BEGIN Extract

Monday, July 23, 2012

For David B.

David (left) with my friend and my parent's friend, Jim


That's Borowy not Bowie

I’m really hating to find out about more and more people I care about either people whose music & art I’ve loved or people I’ve known dying in the last several months. The latter part of this came up this yesterday afternoon – when I got an e-mail from my dad about his friend from way back, David who was found dead in Golden Gate Park on July 8th. The story however, just got into the news via the Bay Area Reporter. http://www.cpanel.ebar.com/news/article.php?sec=news&article=67894
   
The tragic way he died mentioned in this article was in some ways how he lived but that’s not really the person I knew and and not really the person my family was friends with.

I first met David around age 12 – he was part of the circle of gay guys my dad would go out drinking with in S.F. and in Oakland. Their S.F. haunt was Sutter’s Mill on (Sutter Street in the Financial District not far from where I worked in the mid-2000s). In Oakland they went to the White Horse (at 66th and Telegraph). Funny thing was David’s full name sounded a LOT like David Bowie. So, my sister and I at first joked that our dad was now friends with the Thin White Duke. Turned out that David had a few Bowie records in his collection as did my sister (she had recently saw him play at the Day on the Green) so they instantly connected. 

  Darci, Darci!

David was from Chicago but oddly enough talked with a NYC accent. He worked for many years at an ad agency called Darci. Anytime we would pass a billboard on Highway 80 going on or off the Bay Bridge he could point out and say “Darci!”. Darci also did radio ads – namely the one for Oxy zit pads. Those ads were run a lot on David’s favorite station, KQAK (“The Quake”) which was the “Rock of the 80’s”/new wave spot on the dial.  The other funny thing was he had his own slang or at least used terms I never heard anyone else say. If he hadn't seen or done something in awhile it was "I haven't watched that show in days!" which meant years & years.  Or "I haven't had this ice cream in days!”

He was 24 when I first met him and was balding, which made me think he was more in his mid-30’s. (Then again I thought that 24 was “hella old” then). From 1982-84 he was a close friend of my dad’s and eventually got to know my mom pretty well.  Eventually he met my uncle, aunt, cousins and even my crazy grandma (Oy!).  He was there for both my sister and I’s high school graduations, and he was there when my sister married her first husband.


                                               
Familiar Values not "Family Values"

During those years that David and my dad were good friends -  my Dad was part of an organization in the Bay Area called Gay Fathers which was just that - a gay fellers support group who were dealing with issues of divorce, family, and life in general. While this sounds very normal nowadays - in the shadow of the iron fist(s) of Reagan and the religious right it was all too necessary. This group was VERY needed for kids like my sister & I. The group would meet on Sunday nights in various churches. You gotta love that about S.F. – even in the era of thickheaded televampires like Jerry Faldwell  - these churches had no issues with gay organizations.

END Extract
BEGIN Dataset extract

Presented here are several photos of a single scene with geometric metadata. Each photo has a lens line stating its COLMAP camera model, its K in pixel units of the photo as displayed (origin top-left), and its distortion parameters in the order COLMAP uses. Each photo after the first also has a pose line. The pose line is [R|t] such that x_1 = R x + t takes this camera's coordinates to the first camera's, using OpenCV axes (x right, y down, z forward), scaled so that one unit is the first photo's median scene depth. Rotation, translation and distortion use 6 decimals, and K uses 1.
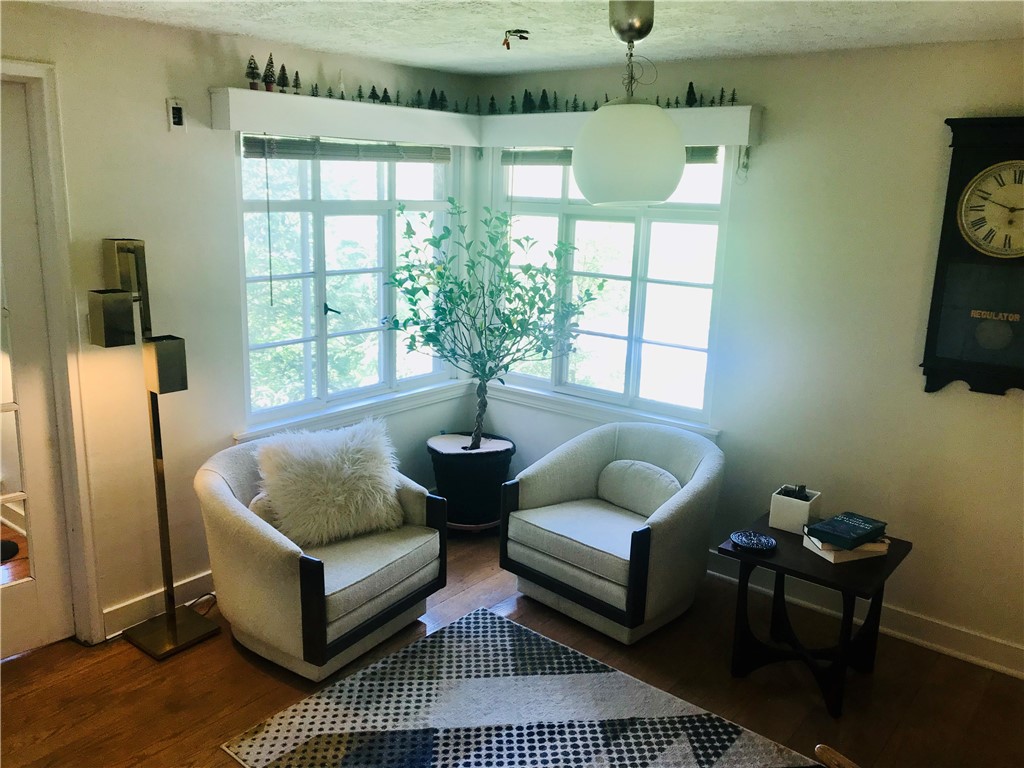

END Dataset extract

Repeat the passage of the post about David starting with "Familiar Values not" and going on through "with gay organizations.". You won't need the data to do any of this.

_Answer for the task:_
Familiar Values not "Family Values"

During those years that David and my dad were good friends -  my Dad was part of an organization in the Bay Area called Gay Fathers which was just that - a gay fellers support group who were dealing with issues of divorce, family, and life in general. While this sounds very normal nowadays - in the shadow of the iron fist(s) of Reagan and the religious right it was all too necessary. This group was VERY needed for kids like my sister & I. The group would meet on Sunday nights in various churches. You gotta love that about S.F. – even in the era of thickheaded televampires like Jerry Faldwell  - these churches had no issues with gay organizations.